对python os.path.abspath的误解 [英] Misunderstanding of python os.path.abspath

问题描述

我有以下代码:

directory = r'D:\images'
for file in os.listdir(directory):
    print(os.path.abspath(file))

我想要下一个输出:

• D:\ images \ img1.jpg
• D:\ images \ img2.jpg等

但是我得到了不同的结果:

But I get different result:

• D:\ code \ img1.jpg
• D:\ code \ img2.jpg

其中D:\ code是我当前的工作目录，并且此结果与

where D:\code is my current working directory and this result is the same as

os.path.normpath(os.path.join(os.getcwd(), file))

所以，问题是:我必须使用os.path.abspath的目的是什么

So, the question is: What is the purpose of os.path.abspath while I must use

os.path.normpath(os.path.join(directory, file))

获取我文件的REAL绝对路径?尽可能显示真实的用例.

to get REAL absolute path of my file? Show real use-cases if possible.

推荐答案

问题出在您对os.listdir()而不是os.path.abspath()的理解上. os.listdir()返回目录中每个文件的名称.这将为您提供:

The problem is with your understanding of os.listdir() not os.path.abspath(). os.listdir() returns the names of each of the files in the directory. This will give you:

img1.jpg
img2.jpg
...

将它们传递给os.path.abspath()时，它们被视为相对路径.这意味着它相对于您执行代码的目录.这就是为什么您得到"D:\ code \ img1.jpg"的原因.

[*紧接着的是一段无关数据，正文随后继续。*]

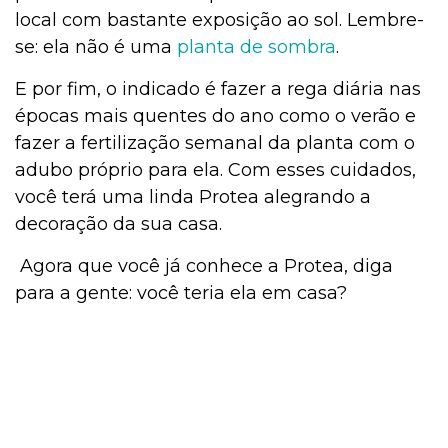
local com bastante exposição ao sol. Lembre-
se: ela não é uma
planta de sombra
.
E por fim, o indicado é fazer a rega diária nas
épocas mais quentes do ano como o verão e
fazer a fertilização semanal da planta com o
adubo próprio para ela. Com esses cuidados,
você terá uma linda Protea alegrando a
decoração da sua casa.
Agora que você já conhece a Protea, diga
para a gente: você teria ela em casa?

When you pass these to os.path.abspath(), they are seen as relative paths. This means it is relative to the directory from where you are executing your code. This is why you get "D:\code\img1.jpg".

相反，您要做的是将文件名与您要列出的目录路径连接起来.

Instead, what you want to do is join the file names with the directory path you are listing.

os.path.abspath(os.path.join(directory, file))

这篇关于对python os.path.abspath的误解的文章就介绍到这了，希望我们推荐的答案对大家有所帮助，也希望大家多多支持IT屋！